蓮着寺は、静岡県伊東市にある法華宗陣門流の霊跡別院であり、山号は俎岩山(そがんざん)と称されます。この寺院は、法華宗の宗祖である日蓮に深く関連する歴史的な場所で、特に伊豆法難にまつわる伝承が残されています。
蓮着寺は、日蓮が鎌倉幕府への批判を理由に流罪となった「伊豆法難」と密接に関連しています。1261年(弘長元年)、日蓮は伊豆国伊東の海岸にある「俎岩(そがんいわ)」に置き去りにされ、弥三郎という漁師に命を救われました。この地で日蓮は1263年(弘長3年)に赦免されるまで留まりました。その後、1508年(永正5年)に正乗院日云によって現在の蓮着寺が開山されました。
寺の名称である「蓮着寺」は、日蓮の名前とその教えを象徴する蓮華に由来するとされています。また、寺院の所在地は日蓮が流罪の際に滞在した場所であり、法華宗の信徒にとって重要な巡礼地となっています。
蓮着寺の境内は約21万坪の広さを誇り、自然豊かな景観と歴史的な名所が点在しています。その中でも特に注目すべき見どころを以下に紹介します。
日蓮が置き去りにされたと伝えられる「俎岩」は、寺院の約500メートル南に位置しています。歴史的な出来事を感じられるこの岩は、多くの参拝者が訪れる場所です。
境内には「袈裟掛けの松」と「御経岩」と呼ばれる名所があります。「袈裟掛けの松」は、日蓮が袈裟を掛けて祈ったとされる松であり、「御経岩」は日蓮が経文を置いて祈念した岩と伝えられています。
本堂右手には、国の天然記念物に指定されている「蓮着寺のヤマモモ」がそびえています。このヤマモモは樹高15メートル、幹囲7.2メートル、枝が東西22メートル、南北18メートルに広がる日本最大級のものです。その壮大な姿は訪れる人々を圧倒します。
蓮着寺の境内では、藪椿の群生を見ることができます。特に「千歳の椿」と呼ばれる椿は、樹齢数百年ともいわれ、寺の自然美を象徴する存在です。
蓮着寺は、法華宗陣門流の霊跡別院として全国各地に関連する本山や別院があります。
総本山は新潟県三条市にある「長久山本成寺」です。この寺院は越後国に位置し、法華宗の中心的な存在となっています。
蓮着寺へのアクセスは以下の通りです。伊東市内の観光と併せて訪れることをおすすめします。
JR伊東駅からバスまたはタクシーを利用して約15分。近隣には観光名所が多く点在しており、散策を楽しむことができます。

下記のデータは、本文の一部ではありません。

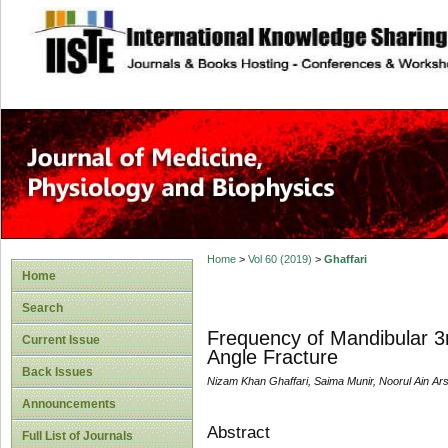
site description
Home
>
Vol 60 (2019)
>
Ghaffari
Home
Search
Frequency of Mandibular 3
Current Issue
Angle Fracture
Back Issues
Nizam Khan Ghaffari, Saima Munir, Noorul Ain Ars
Announcements
Abstract
Full List of Journals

東名高速道路・沼津ICまたは伊豆スカイラインを利用し、伊東市内を目指してください。寺院周辺には駐車場が整備されています。
蓮着寺は、日蓮の歴史的な足跡を感じられる貴重な寺院であり、美しい自然と歴史的名所が融合した魅力的な観光地です。伊東市を訪れる際は、ぜひ足を運んでその歴史と自然の息吹を体感してください。